By Jen Johnson, Dissertation Editor
In the Writing Center, one of an editor’s primary responsibilities is reviewing dissertations and doctoral studies for form and style. This review is more than just a last stop for students on their way to earning a doctoral degree; it is also a prepublication review, meaning that one of our tasks as editors is to guide students toward creating a final document ready for publication. Let me pause here for a moment while we consider, again, the conclusion of that last sentence. A final document ready for publication. Dear reader, do those words give you a bit of a shiver? I hope they do, because they do me.
As a writer with some experience in the publishing world, I can tell you that “a final document ready for publication,” no matter what the genre, is a pretty ambitious goal, both for the writer and the editor. It means countless hours, if not days or weeks, of revision; it means fretting over every last comma and adjective; it means checking and double-checking the veracity of every idea and image. And this is when the final document is a 12-line poem. My mind, quite frankly, boggles at the commitment required to thoroughly revise a narrative the length of the average dissertation.
All this is to say, I am sympathetic to the task set before students in the final stages of their doctoral programs. After all the work of preparing for, designing, and executing a study, creating a final document ready for publication must feel a bit like entering Mile 24 of a marathon: You’ve never been so profoundly exhausted in your life, but though you feel as if you cannot possibly take another step, you know you must—after all, you’ve already come so far, and you have just 3.2 miles to go! This analogy has proven helpful for me as a writer, but it has been even more useful to me as an editor, and I remind myself of it each time I sit down to review another study. Which is why, I have to confess, I am more than a little awed whenever I read a clean, clearly articulated, well-formatted document that succeeds in “checking all the boxes” of its respective rubric. In those pages, the evidence of a student’s hard work—all those miles logged—positively gleams. He or she is so close, all that’s needed from me is a little nudge toward the finish line. And I give that nudge with absolute pleasure.
Of course, not every student is able to carry his or her work so far alone, even with committee help, and that’s okay, too; that’s why the Writing Center exists, after all. But I must also say that it’s always clear to me, as an editor, the difference between those students who have given their best effort and those who have opted out, between those who have struggled to reach the 24th mile and those who are still loitering around the last water station, waiting for someone to come pick them up. The evidence is in the care given to the document on my screen, the work put into every paragraph, every sentence, every word. It is unmistakable, that effort. And when it’s there, it makes my heart sing.
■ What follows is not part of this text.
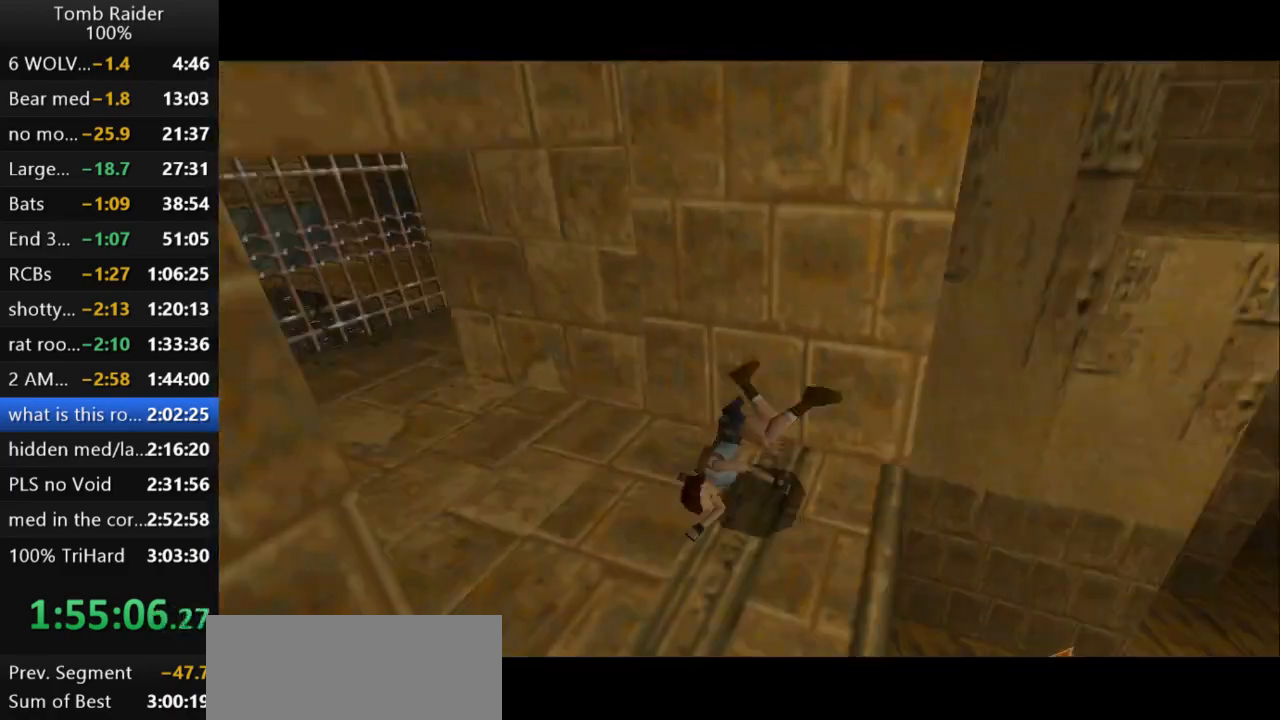
{"keys": ["right", "up"], "events": [[100, "guns", "down"], [333, "guns", "up"]]}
So if I could convey to our doctoral students but one message, it would be this: Though you may feel that the real work of your research is done once you’ve written up your results and conclusions, it isn’t. What you do with the final draft of your study matters; these last miles matter, more than you know. Take heart. Don’t stop. Keep tinkering. Keep polishing. And know that we’re waiting for you at the mile marker. Give us the very best work you can, and I promise we’ll give the very best right back to you.